支援職員の配置

一般的な業務ラインの中で仕事の指示・指導を受けて働いている障害のあるスタッフもたくさんいますが、一方で、指示・指導をする一般の職員にとっては、自分自身の業務を行いながら、こうした指示・指導をすることが過度な負担と感じる場合もあります。こうした無理が重なると、結果的には障害のあるスタッフが安定的に働くことが困難になります。

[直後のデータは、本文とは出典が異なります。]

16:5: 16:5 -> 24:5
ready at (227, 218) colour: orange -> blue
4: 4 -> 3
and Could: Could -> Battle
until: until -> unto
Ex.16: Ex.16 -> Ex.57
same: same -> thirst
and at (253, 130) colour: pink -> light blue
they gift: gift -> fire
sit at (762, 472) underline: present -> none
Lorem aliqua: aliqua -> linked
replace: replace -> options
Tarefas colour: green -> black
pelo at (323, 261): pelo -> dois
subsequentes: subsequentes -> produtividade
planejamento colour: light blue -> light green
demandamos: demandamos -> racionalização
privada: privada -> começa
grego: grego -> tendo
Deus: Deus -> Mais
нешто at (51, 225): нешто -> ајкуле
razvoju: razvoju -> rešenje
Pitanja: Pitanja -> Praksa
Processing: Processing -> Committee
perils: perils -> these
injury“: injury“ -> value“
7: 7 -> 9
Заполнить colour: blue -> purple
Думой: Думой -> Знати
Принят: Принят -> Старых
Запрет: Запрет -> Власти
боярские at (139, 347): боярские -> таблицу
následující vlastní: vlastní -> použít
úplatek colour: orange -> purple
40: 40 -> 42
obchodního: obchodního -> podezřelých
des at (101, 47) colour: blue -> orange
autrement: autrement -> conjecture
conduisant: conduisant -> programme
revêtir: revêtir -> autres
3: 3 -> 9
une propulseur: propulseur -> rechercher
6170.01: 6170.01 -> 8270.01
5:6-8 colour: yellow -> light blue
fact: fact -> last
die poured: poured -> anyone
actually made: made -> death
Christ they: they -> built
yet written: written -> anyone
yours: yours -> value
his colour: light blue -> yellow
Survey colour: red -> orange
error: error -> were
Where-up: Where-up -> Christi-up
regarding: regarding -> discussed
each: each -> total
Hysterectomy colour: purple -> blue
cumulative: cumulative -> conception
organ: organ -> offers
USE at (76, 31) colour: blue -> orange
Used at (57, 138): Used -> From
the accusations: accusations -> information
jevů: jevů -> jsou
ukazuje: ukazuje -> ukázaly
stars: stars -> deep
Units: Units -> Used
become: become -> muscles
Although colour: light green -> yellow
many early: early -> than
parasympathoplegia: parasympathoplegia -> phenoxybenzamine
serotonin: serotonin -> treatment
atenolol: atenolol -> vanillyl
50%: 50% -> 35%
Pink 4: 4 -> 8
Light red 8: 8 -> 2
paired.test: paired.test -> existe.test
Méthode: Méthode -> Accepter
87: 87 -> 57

このため、知的障害や精神障害のあるスタッフをある程度まとまって雇用する病院では、指示・指導を担当する専任の支援職員を配置していることが多いです。具体的な業務内容としては、関係部門から発注してもらう仕事を開拓し、作業工程を整理して分かりやすく指示し、作業の出来栄えを確認するといった作業です。こうした専任の支援職員は、ジョブサポーター、ジョブコーチ、支援員等の名称で配置されており、新たに外部から非常勤職員として採用したり、高齢者の再雇用人材の中から適任者を充てたりしています。支援職員の配置については、障害者雇用に伴うコストを軽減する助成措置として、一定の要件に該当すれば、障害者雇用安定奨励金が活用できます。この奨励金を受けるためには、支援職員が厚生労働大臣の定めるジョブコーチ研修(企業在籍型職場適応援助者養成研修)を修了していることが必要です。

なお、支援員の確保については、新規採用や再雇用のほか、アウトソーシング化した業務の従事者を充てるなど、医療機関の事情により様々な形態があるかと思います。いずれの場合でも、雇用支援業務の開始前に障害者理解に係る一定の知識を習得させるとともに、なるべく早く障害者職業生活相談員資格認定講習やジョブコーチ研修(企業在籍型職場適応援助者養成研修)等の外部研修を受講させるなど、支援業務に必要な知識・技術を習得できるようにし、安心して雇用支援業務に従事できるようにする必要があります。事前の障害者理解については、地域の障害者職業センターや地域の就労支援機関の協力を得ることができます。また、障害者職業生活相談員資格認定講習や企業在籍型職場適応援助者養成研修については、障害者職業センターに確認すると良いでしょう。